### Your task
Every entry below should be reproduced exactly, with all pictures left out.

-*-

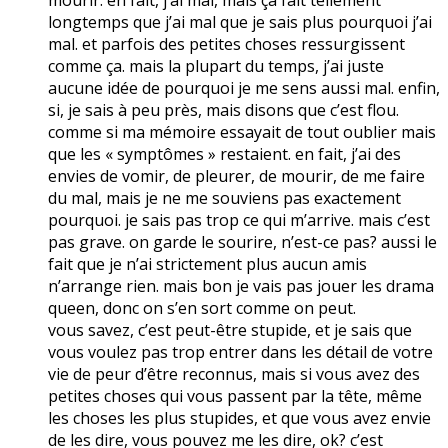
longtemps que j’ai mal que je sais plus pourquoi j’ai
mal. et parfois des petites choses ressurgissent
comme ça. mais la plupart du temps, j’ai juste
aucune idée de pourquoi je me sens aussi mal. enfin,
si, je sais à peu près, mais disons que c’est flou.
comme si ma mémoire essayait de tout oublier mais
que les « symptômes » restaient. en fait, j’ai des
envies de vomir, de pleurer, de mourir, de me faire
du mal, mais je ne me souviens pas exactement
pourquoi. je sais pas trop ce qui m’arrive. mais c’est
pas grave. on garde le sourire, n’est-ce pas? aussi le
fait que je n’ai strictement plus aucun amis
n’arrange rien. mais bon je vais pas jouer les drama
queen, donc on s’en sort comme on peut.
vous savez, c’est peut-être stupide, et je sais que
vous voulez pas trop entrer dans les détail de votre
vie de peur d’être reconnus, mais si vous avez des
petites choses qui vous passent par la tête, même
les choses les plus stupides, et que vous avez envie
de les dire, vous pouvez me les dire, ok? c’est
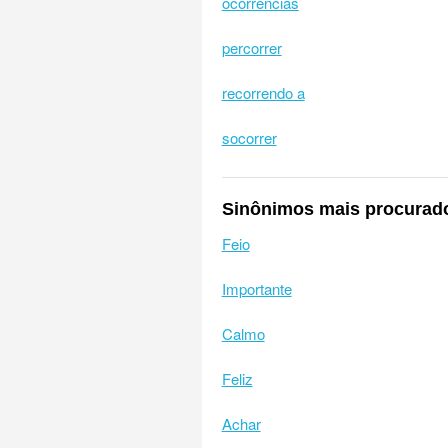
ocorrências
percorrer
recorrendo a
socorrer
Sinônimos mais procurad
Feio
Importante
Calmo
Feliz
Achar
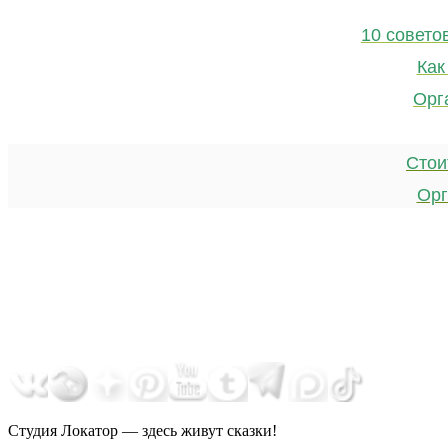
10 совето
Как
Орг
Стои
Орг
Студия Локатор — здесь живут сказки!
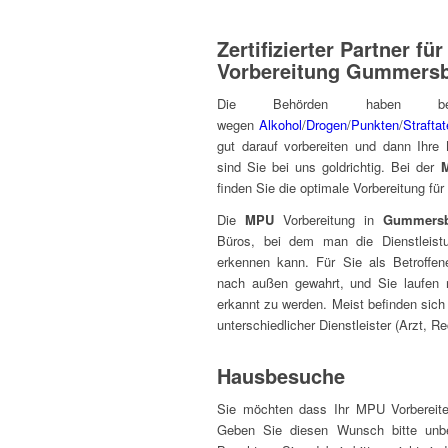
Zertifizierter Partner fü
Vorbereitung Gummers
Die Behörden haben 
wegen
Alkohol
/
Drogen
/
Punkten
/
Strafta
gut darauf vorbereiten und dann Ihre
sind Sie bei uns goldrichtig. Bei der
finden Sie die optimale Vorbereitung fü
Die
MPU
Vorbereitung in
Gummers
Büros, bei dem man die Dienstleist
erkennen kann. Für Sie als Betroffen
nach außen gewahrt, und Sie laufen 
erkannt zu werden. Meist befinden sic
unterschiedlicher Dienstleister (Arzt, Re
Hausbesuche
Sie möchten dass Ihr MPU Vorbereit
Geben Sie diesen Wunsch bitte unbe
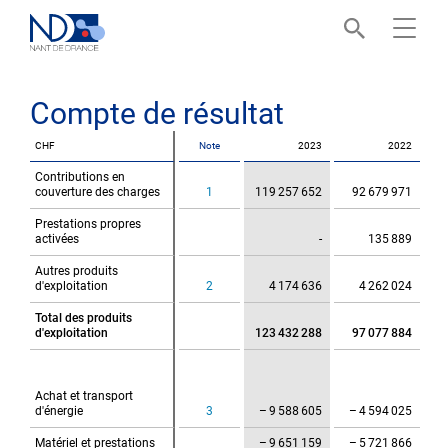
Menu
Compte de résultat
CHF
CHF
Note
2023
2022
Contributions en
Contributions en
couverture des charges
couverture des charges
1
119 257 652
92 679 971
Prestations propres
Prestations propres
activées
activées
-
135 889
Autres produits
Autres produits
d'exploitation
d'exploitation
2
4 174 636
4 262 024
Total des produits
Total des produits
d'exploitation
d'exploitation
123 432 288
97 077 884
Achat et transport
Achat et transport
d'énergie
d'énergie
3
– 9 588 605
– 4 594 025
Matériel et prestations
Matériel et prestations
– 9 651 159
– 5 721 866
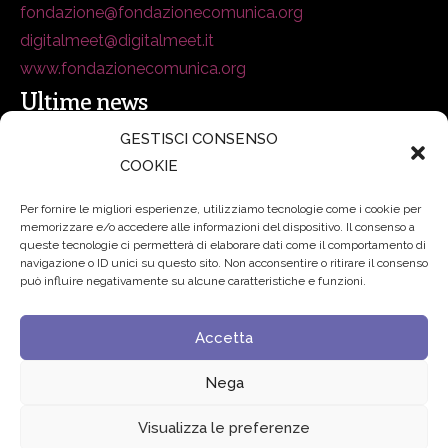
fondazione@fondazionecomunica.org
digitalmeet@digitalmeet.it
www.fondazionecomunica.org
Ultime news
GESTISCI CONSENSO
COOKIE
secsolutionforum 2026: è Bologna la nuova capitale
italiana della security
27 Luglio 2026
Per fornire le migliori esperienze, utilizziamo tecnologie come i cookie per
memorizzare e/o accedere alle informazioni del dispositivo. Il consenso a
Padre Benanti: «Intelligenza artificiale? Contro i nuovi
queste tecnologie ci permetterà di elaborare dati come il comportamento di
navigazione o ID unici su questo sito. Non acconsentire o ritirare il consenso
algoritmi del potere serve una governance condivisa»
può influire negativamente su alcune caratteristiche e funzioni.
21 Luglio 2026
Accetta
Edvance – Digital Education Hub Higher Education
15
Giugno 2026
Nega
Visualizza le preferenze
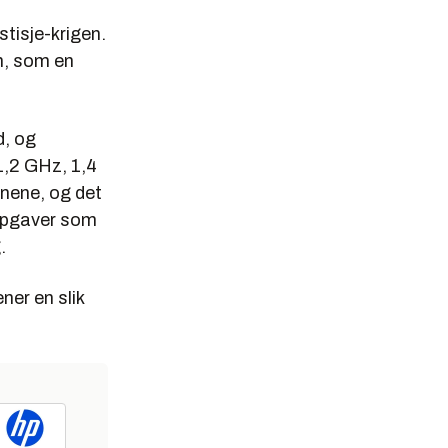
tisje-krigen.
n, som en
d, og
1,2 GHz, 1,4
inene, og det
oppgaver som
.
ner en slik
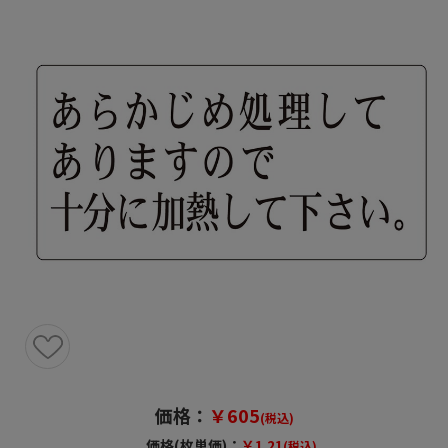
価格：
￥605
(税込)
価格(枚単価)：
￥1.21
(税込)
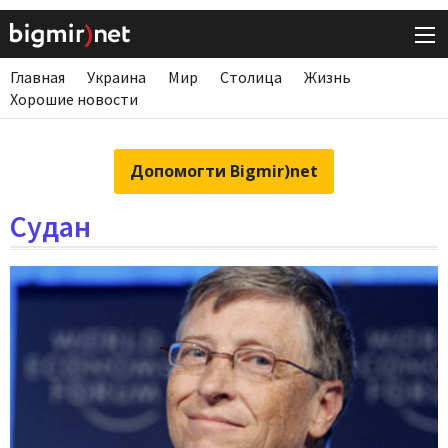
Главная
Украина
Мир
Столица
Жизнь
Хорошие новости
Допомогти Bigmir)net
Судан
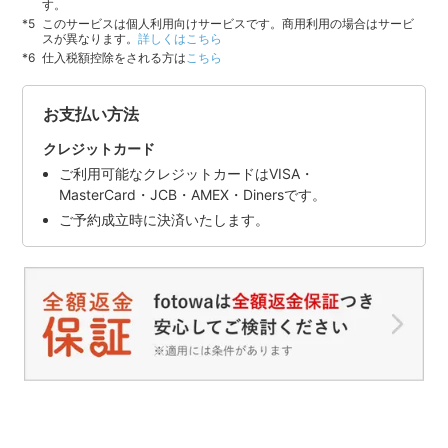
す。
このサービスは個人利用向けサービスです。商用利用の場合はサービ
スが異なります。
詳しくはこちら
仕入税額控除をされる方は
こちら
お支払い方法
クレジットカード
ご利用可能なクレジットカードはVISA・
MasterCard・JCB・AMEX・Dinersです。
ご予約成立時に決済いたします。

-*-

### Problem solution
longtemps que j’ai mal que je sais plus pourquoi j’ai
mal. et parfois des petites choses ressurgissent
comme ça. mais la plupart du temps, j’ai juste
aucune idée de pourquoi je me sens aussi mal. enfin,
si, je sais à peu près, mais disons que c’est flou.
comme si ma mémoire essayait de tout oublier mais
que les « symptômes » restaient. en fait, j’ai des
envies de vomir, de pleurer, de mourir, de me faire
du mal, mais je ne me souviens pas exactement
pourquoi. je sais pas trop ce qui m’arrive. mais c’est
pas grave. on garde le sourire, n’est-ce pas? aussi le
fait que je n’ai strictement plus aucun amis
n’arrange rien. mais bon je vais pas jouer les drama
queen, donc on s’en sort comme on peut.
vous savez, c’est peut-être stupide, et je sais que
vous voulez pas trop entrer dans les détail de votre
vie de peur d’être reconnus, mais si vous avez des
petites choses qui vous passent par la tête, même
les choses les plus stupides, et que vous avez envie
de les dire, vous pouvez me les dire, ok? c’est
ocorrências
percorrer
recorrendo a
socorrer
Sinônimos mais procurad
Feio
Importante
Calmo
Feliz
Achar
10 совето
Как
Орг
Стои
Орг
Студия Локатор — здесь живут сказки!
Zertifizierter Partner fü
Vorbereitung Gummers
Die Behörden haben 
wegen
Alkohol
/
Drogen
/
Punkten
/
Strafta
gut darauf vorbereiten und dann Ihre
sind Sie bei uns goldrichtig. Bei der
finden Sie die optimale Vorbereitung fü
Die
MPU
Vorbereitung in
Gummers
Büros, bei dem man die Dienstleist
erkennen kann. Für Sie als Betroffen
nach außen gewahrt, und Sie laufen 
erkannt zu werden. Meist befinden sic
unterschiedlicher Dienstleister (Arzt, Re
Hausbesuche
Sie möchten dass Ihr MPU Vorbereit
Geben Sie diesen Wunsch bitte unbe
Menu
Compte de résultat
CHF
CHF
Note
2023
2022
Contributions en
Contributions en
couverture des charges
couverture des charges
1
119 257 652
92 679 971
Prestations propres
Prestations propres
activées
activées
-
135 889
Autres produits
Autres produits
d'exploitation
d'exploitation
2
4 174 636
4 262 024
Total des produits
Total des produits
d'exploitation
d'exploitation
123 432 288
97 077 884
Achat et transport
Achat et transport
d'énergie
d'énergie
3
– 9 588 605
– 4 594 025
Matériel et prestations
Matériel et prestations
– 9 651 159
– 5 721 866
fondazione@fondazionecomunica.org
digitalmeet@digitalmeet.it
www.fondazionecomunica.org
Ultime news
GESTISCI CONSENSO
COOKIE
secsolutionforum 2026: è Bologna la nuova capitale
italiana della security
27 Luglio 2026
Per fornire le migliori esperienze, utilizziamo tecnologie come i cookie per
memorizzare e/o accedere alle informazioni del dispositivo. Il consenso a
Padre Benanti: «Intelligenza artificiale? Contro i nuovi
queste tecnologie ci permetterà di elaborare dati come il comportamento di
navigazione o ID unici su questo sito. Non acconsentire o ritirare il consenso
algoritmi del potere serve una governance condivisa»
può influire negativamente su alcune caratteristiche e funzioni.
21 Luglio 2026
Accetta
Edvance – Digital Education Hub Higher Education
15
Giugno 2026
Nega
Visualizza le preferenze
tisje-krigen.
n, som en
d, og
1,2 GHz, 1,4
inene, og det
oppgaver som
.
ner en slik
価格：
￥605
(税込)
価格(枚単価)：
￥1.21
(税込)
Главная
Украина
Мир
Столица
Жизнь
Хорошие новости
Допомогти Bigmir)net
Судан
す。
このサービスは個人利用向けサービスです。商用利用の場合はサービ
スが異なります。
詳しくはこちら
仕入税額控除をされる方は
こちら
お支払い方法
クレジットカード
ご利用可能なクレジットカードはVISA・
MasterCard・JCB・AMEX・Dinersです。
ご予約成立時に決済いたします。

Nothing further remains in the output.